Veterans Affairs lends a helping hand to returning students

Photo of two Palo Alto College students hang out in the college's Veteran Affairs Office.
Two Palo Alto College students hang out in the college’s Veteran Affairs Office. Photo by Andrew Olague.

By Andrew Olague
Pulse Staff Reporter

San Antonio is known by many as “Military City, USA,” and Palo Alto College, rated as a “Military Friendly School” by Victory Media, is striving to help returning veterans adapt to college life.

“We are known to be one of the best Veterans Affairs Offices in the Alamo Colleges, and we are very proud of what we do here,” said Peer Adviser Robert Sandoval.

The office helps veterans apply for classes and helps find benefits for those who are eligible. Sandoval said that every veteran knows the benefits that they are entitled to and the Veteran Affairs Office’s job is to make sure they receive them.

“My staff and work-studies work very hard to help students eligible for the VA Education Assistance Act and the Hazelwood exemption with the best service possible,” said Retired Capt. USMC Vincent Bosquez, coordinator of Veteran Affairs, who was active duty for 23 years.
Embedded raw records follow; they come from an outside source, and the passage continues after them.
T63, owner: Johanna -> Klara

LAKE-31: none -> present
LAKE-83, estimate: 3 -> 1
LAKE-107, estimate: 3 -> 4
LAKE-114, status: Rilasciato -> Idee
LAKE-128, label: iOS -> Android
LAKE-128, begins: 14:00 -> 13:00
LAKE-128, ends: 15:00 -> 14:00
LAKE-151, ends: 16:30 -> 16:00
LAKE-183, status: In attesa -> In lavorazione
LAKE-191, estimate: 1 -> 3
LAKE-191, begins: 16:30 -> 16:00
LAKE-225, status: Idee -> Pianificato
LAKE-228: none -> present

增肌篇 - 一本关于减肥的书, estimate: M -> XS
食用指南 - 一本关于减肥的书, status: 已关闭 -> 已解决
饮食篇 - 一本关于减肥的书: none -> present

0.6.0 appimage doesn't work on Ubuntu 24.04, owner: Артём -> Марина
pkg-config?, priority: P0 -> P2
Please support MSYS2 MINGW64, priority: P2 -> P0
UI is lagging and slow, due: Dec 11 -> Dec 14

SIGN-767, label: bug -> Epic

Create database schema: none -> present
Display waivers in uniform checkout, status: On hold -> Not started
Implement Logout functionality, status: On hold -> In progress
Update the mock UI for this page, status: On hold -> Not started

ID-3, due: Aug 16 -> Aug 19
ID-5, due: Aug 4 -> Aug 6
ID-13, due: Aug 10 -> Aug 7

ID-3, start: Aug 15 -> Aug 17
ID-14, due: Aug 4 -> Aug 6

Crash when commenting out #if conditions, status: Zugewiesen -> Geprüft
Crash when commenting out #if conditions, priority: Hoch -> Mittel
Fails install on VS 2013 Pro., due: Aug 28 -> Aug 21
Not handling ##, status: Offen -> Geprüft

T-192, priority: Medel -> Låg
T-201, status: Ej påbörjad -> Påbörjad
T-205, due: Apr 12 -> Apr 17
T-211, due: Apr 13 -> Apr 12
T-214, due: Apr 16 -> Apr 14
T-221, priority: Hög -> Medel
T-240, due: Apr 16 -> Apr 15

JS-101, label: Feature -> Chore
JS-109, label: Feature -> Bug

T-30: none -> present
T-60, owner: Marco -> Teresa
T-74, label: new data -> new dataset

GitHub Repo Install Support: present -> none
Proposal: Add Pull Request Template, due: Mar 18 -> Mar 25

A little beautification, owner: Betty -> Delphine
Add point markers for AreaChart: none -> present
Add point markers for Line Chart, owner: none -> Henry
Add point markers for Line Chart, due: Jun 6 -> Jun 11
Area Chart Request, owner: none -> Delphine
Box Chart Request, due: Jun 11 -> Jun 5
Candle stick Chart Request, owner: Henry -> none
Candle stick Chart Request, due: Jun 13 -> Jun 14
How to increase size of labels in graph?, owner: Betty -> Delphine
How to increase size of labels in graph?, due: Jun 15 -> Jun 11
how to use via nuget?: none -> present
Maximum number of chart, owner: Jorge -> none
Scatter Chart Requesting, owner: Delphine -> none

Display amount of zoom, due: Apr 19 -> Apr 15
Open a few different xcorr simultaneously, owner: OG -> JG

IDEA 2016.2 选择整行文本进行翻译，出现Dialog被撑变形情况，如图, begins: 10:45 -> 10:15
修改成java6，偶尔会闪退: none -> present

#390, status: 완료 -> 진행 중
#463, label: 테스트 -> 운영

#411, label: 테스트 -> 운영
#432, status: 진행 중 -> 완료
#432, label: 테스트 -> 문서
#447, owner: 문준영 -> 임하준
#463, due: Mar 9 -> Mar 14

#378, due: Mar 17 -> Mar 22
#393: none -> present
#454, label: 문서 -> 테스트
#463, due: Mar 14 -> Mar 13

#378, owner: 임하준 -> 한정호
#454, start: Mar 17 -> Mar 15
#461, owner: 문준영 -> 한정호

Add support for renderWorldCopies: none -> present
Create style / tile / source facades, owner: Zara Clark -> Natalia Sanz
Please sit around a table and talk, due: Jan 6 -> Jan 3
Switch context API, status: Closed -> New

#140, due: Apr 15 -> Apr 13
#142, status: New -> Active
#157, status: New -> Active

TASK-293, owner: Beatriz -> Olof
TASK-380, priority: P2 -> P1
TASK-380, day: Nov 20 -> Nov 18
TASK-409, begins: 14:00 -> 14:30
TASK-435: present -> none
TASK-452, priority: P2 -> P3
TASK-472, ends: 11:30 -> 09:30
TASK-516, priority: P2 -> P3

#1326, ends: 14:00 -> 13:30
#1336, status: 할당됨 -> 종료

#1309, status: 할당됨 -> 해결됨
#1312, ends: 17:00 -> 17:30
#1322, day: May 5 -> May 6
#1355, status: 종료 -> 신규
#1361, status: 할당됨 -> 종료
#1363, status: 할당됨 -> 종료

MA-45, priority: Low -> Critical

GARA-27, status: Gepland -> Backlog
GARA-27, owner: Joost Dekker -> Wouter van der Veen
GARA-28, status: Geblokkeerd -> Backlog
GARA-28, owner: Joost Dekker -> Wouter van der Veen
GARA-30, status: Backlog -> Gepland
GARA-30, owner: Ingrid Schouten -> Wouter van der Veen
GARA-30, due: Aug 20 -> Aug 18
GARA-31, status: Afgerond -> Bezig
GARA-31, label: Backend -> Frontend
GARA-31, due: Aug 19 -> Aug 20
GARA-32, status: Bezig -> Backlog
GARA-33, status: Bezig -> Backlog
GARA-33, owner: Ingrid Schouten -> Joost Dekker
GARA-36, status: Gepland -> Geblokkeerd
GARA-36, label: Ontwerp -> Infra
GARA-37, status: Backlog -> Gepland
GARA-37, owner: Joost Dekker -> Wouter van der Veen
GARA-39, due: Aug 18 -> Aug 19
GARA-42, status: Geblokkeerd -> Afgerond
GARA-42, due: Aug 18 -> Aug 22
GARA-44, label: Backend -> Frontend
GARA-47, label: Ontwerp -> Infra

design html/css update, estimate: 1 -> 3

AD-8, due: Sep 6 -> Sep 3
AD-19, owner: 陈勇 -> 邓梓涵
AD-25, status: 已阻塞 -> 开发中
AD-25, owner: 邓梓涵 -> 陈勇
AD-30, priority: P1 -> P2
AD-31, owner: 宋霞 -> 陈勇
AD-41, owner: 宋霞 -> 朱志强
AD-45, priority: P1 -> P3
Entering the office, a friendly and joking atmosphere permeates the room, making the office seem full of life. Sandoval said the Palo Alto Veterans Affairs Office currently assists more than 800 veterans, and 200 of those are sons and daughters of veterans. The office is open on Mondays from 8 a.m. to 7 p.m. and Tuesdays through Fridays from 8 a.m. to 5 p.m. The office is located in the Palomino Center, Room 111. They offer academic counseling and defer any trauma issues to their trained trauma therapist in the Counseling Center (CSSC, Room 200) directly across from the Palomino Center.

Palo Alto College’s Veterans Affairs Office is also ranked near perfect on, a website that ranks schools based on military student surveys. Palo Alto scored no lower than a 3.7 out of 4, scoring higher than University of Texas at San Antonio and on par with Texas A&M-College Station. More information is available on the Palo Alto College website under military or check out their Facebook page.

“In one of my developmental math classes, I saw a former student I taught at Harlandale High School. The student was in one of my gifted classes, so I asked why he was here. He responded that he was in the military. He told me how he injured his brain after getting hit by an explosive,” said Trauma Therapist and Palo Alto College Counselor Julie Reynolds.

Reynolds called this a TBI (Traumatic Brain Injury). It’s a major problem for returning veterans and is being treated as an issue by the military and, more publicly, the NFL and other major sports when it comes to concussions. TBI is caused by a bump, blow or jolt to the head and can affect cognitive skills and loss of memory. It has been a major issue for years, but it is now being researched in depth.

“While we are making progress with technology, we have just begun to discover the way the brain works and how to prevent damage to the brain,” said Reynolds.

While Reynolds is trained in trauma, she works toward helping veterans succeed academically and gives insights on their struggles in school.

“It’s frustrating having to sit in these classes after I’ve done this type of work in the Air Force for years,” said retired Air Force Tech Sgt. Raul Gonzales, a sophomore Chemistry major.

Bosquez agreed. “It’s an adjustment going from combat and military life to the civilian life and entering an academic arena. It takes awhile, and my staff does their best to help them adjust as quickly as possible,” he said.